The first Sikh pioneers came to the Abbotsford area in 1905 and originally worked on farms and in the lumber industry. First plans to build a gurudwara were made in 1908. After a property situated on a hill was acquired, the settlers carried lumber from a local mill on their backs up a hill to construct the gurdwara.

When the Gurdwara opened on February 26, 1911, Sikhs and non-Sikhs from across British Columbia attended the ceremony and a local newspaper reported on the event. The temple was a two-floor building that from the outside looked like the contemporary wood houses often seen in local frontier towns. Features and decoration typical for Sikh architecture and design were only used in the interior. The first floor contains the Langar and common dining room for the community, and the second floor contains the prayer hall. The building was extended twice in 1932 and in the 1960s. Until 1975 the Gurdwara belonged to the Khalsa Diwan Society Vancouver (founded in 1905), then it was transferred to the Khalsa Diwan Society Abbotsford, who wished for greater autonomy. In 1983, a new, much larger temple with a completely different architectural style was built on the opposite side of the road. The old temple was designated a National Historic Site in 2002, with the designation declared by Prime Minister Jean Chretien at a ceremony on July 26. In 2007, the temple reopened after renovation.
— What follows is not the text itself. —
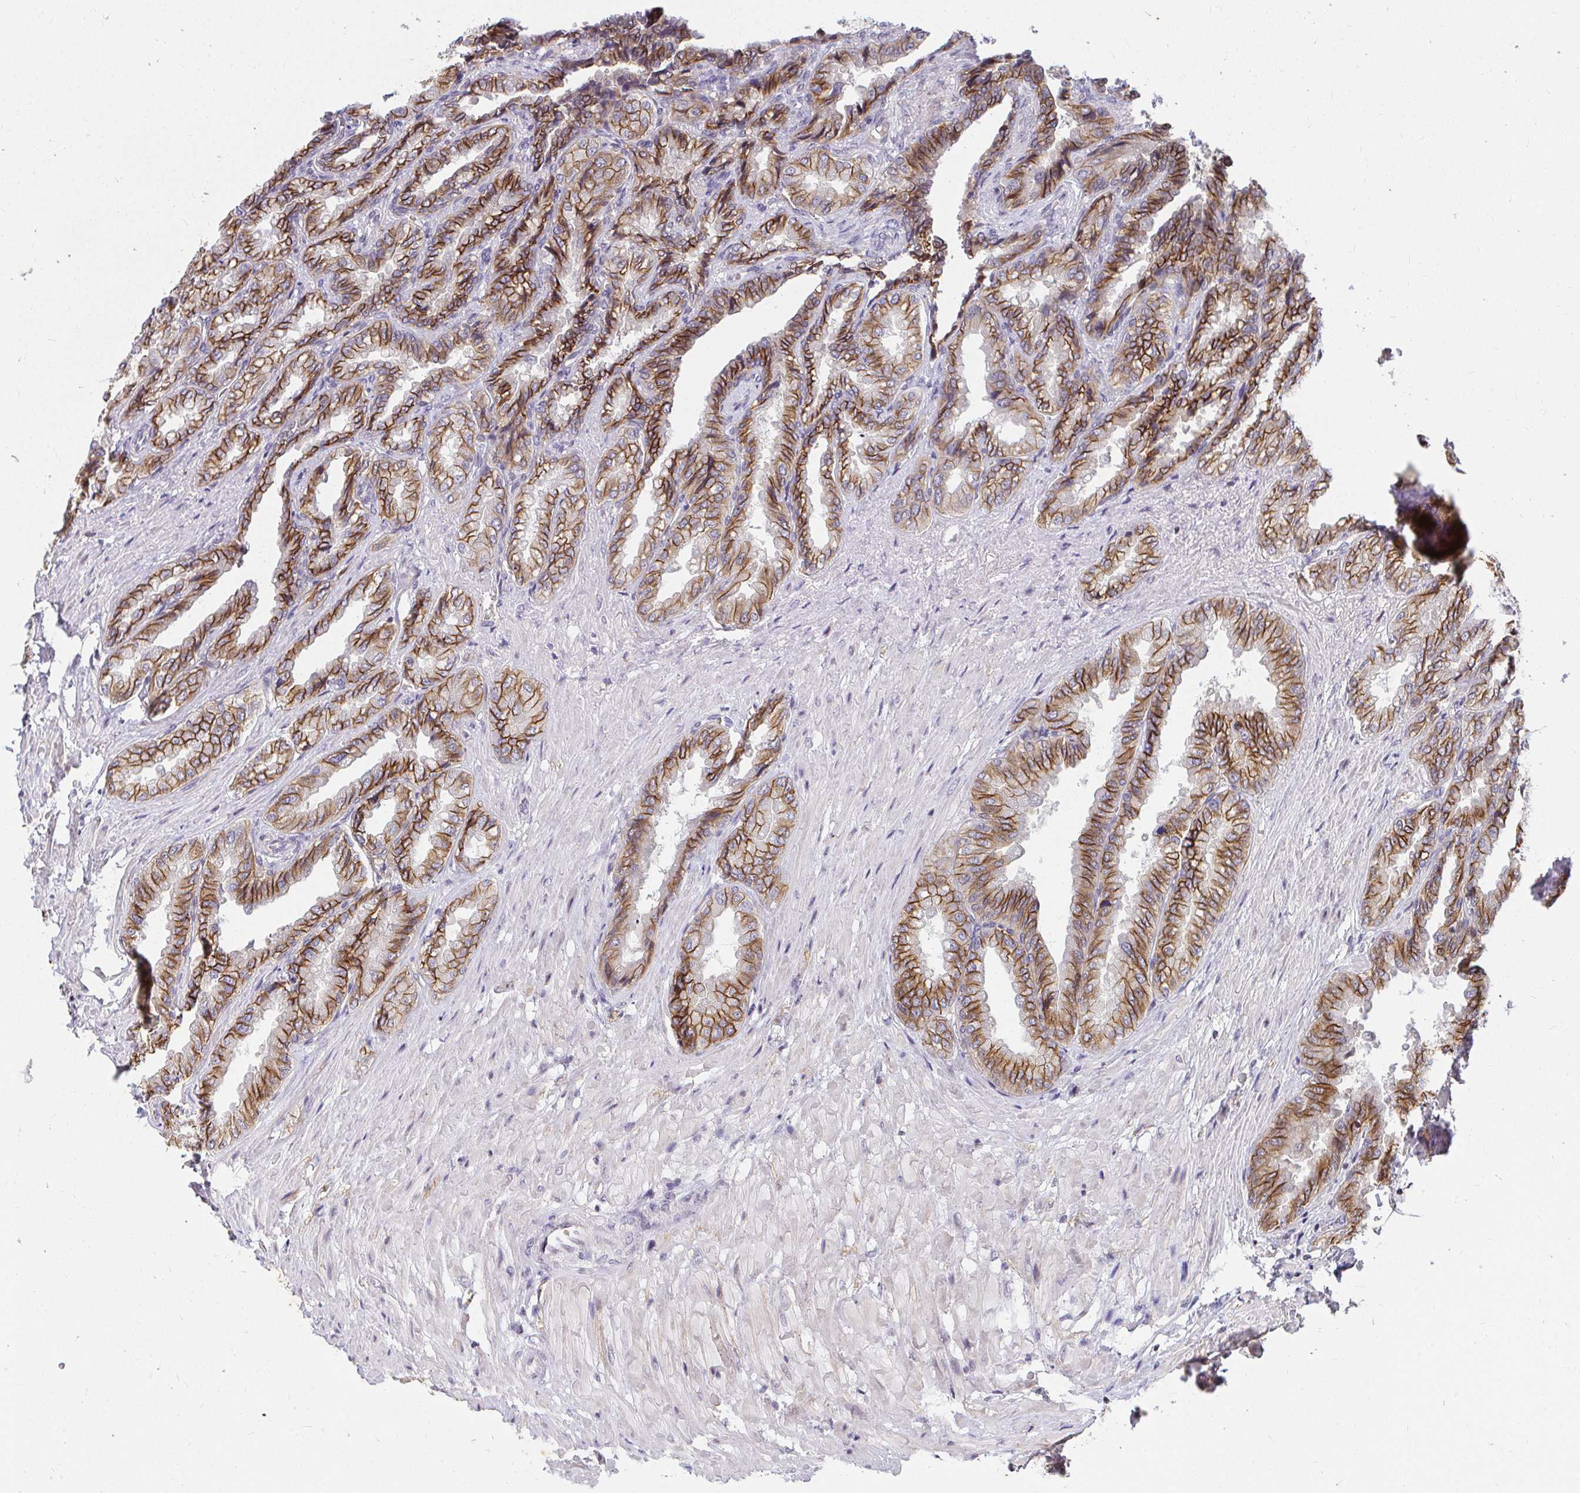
{"staining": {"intensity": "strong", "quantity": ">75%", "location": "cytoplasmic/membranous"}, "tissue": "seminal vesicle", "cell_type": "Glandular cells", "image_type": "normal", "snomed": [{"axis": "morphology", "description": "Normal tissue, NOS"}, {"axis": "topography", "description": "Seminal veicle"}], "caption": "Unremarkable seminal vesicle was stained to show a protein in brown. There is high levels of strong cytoplasmic/membranous positivity in about >75% of glandular cells. (Brightfield microscopy of DAB IHC at high magnification).", "gene": "ANK3", "patient": {"sex": "male", "age": 68}}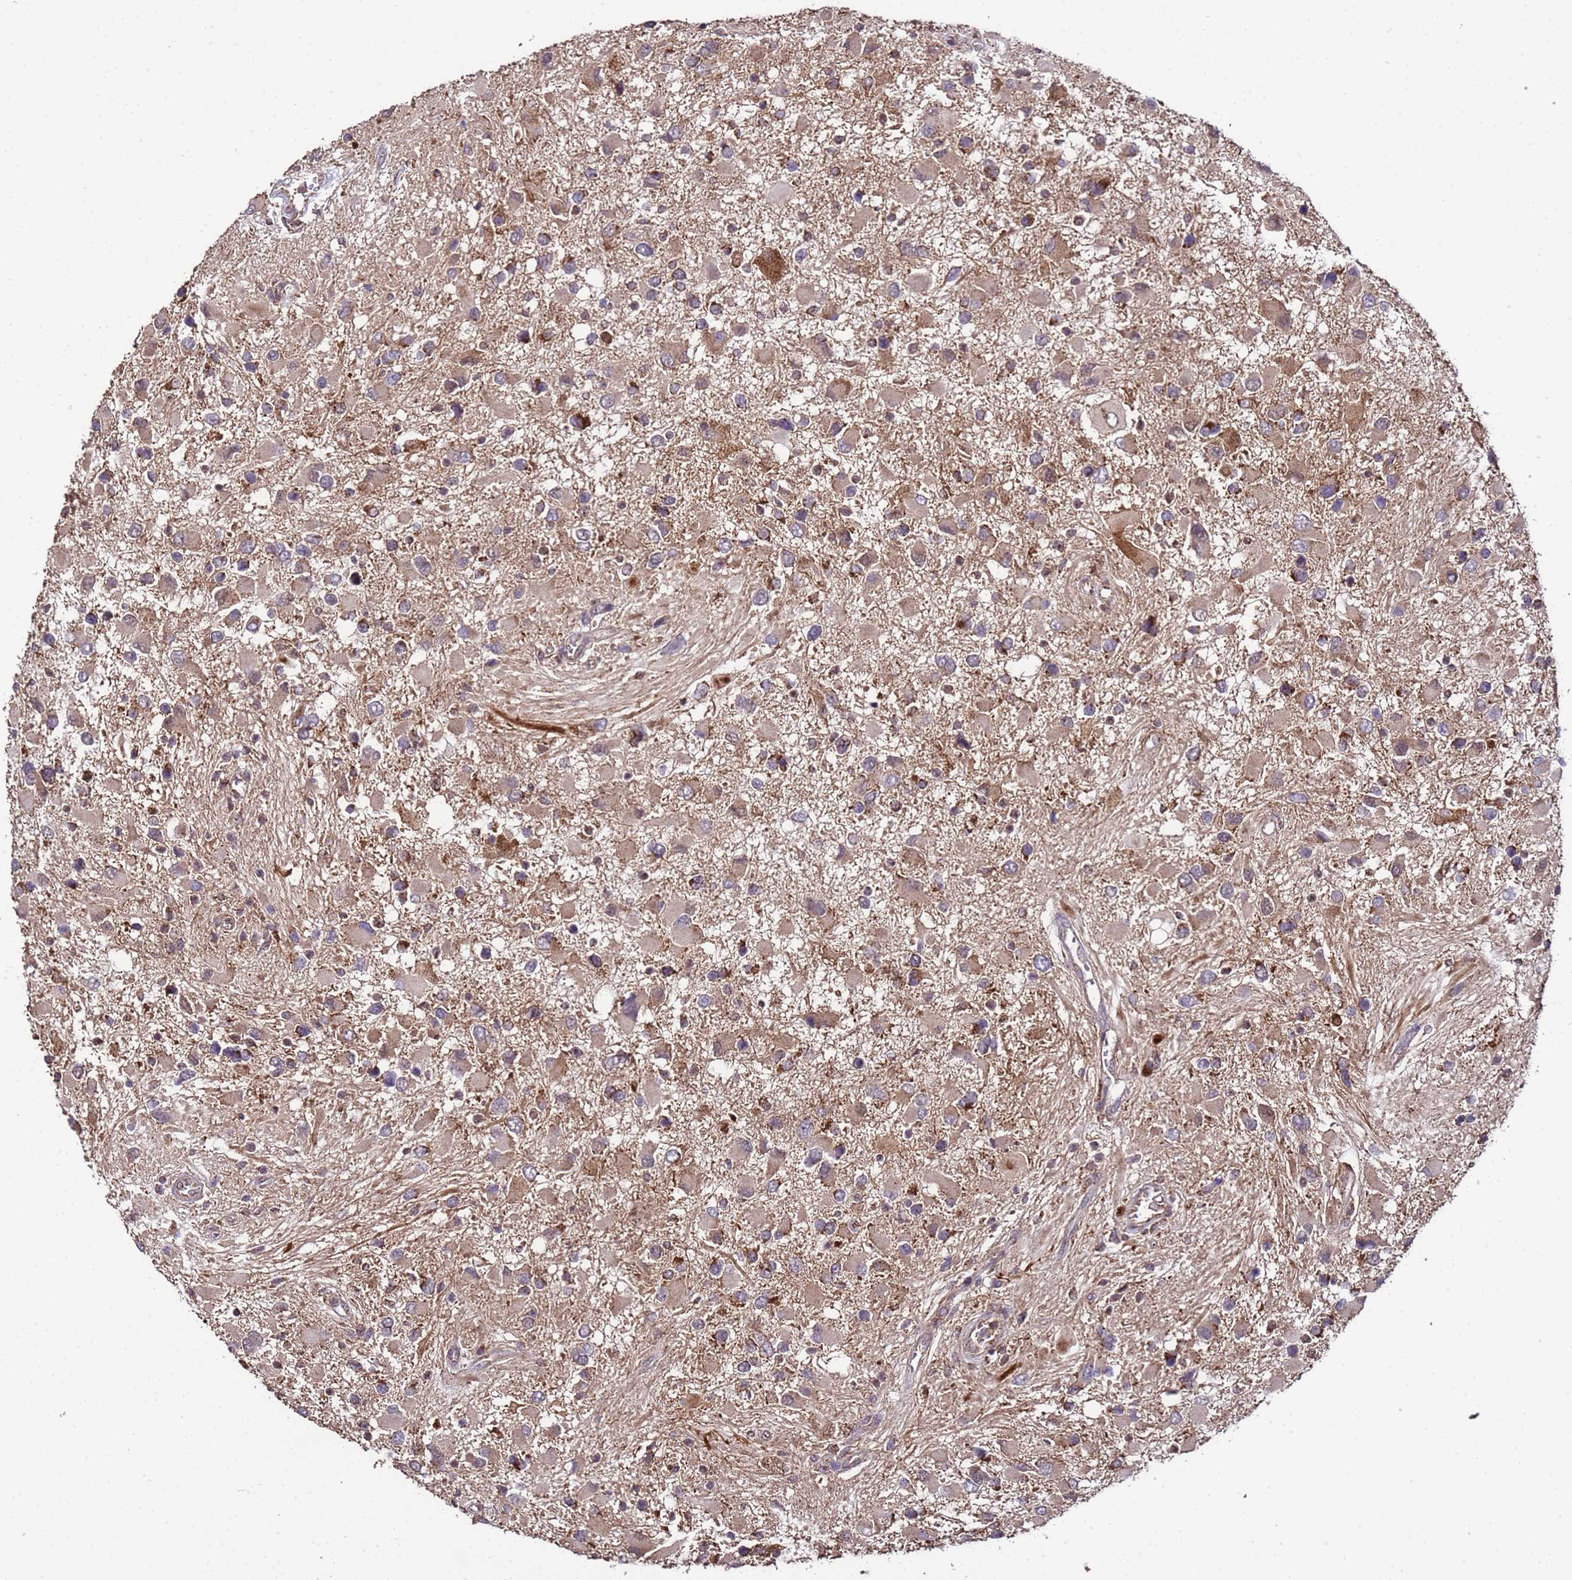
{"staining": {"intensity": "weak", "quantity": ">75%", "location": "cytoplasmic/membranous"}, "tissue": "glioma", "cell_type": "Tumor cells", "image_type": "cancer", "snomed": [{"axis": "morphology", "description": "Glioma, malignant, High grade"}, {"axis": "topography", "description": "Brain"}], "caption": "Weak cytoplasmic/membranous protein expression is seen in about >75% of tumor cells in malignant glioma (high-grade).", "gene": "HSPBAP1", "patient": {"sex": "male", "age": 53}}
For 2011, a small museum in the basement was planned in connection with the temple's 100-year anniversary. To mark the centennial (1911-2011) of Gur Sikh Temple, Prime Minister Stephen Harper inaugurated the Sikh Heritage Museum on the ground floor of the Temple.

Logo of the Gur Sikh Temple

On May 19, 2017, Prime Minister Justin Trudeau visited the Canada 150 exhibit at the Sikh Heritage Museum.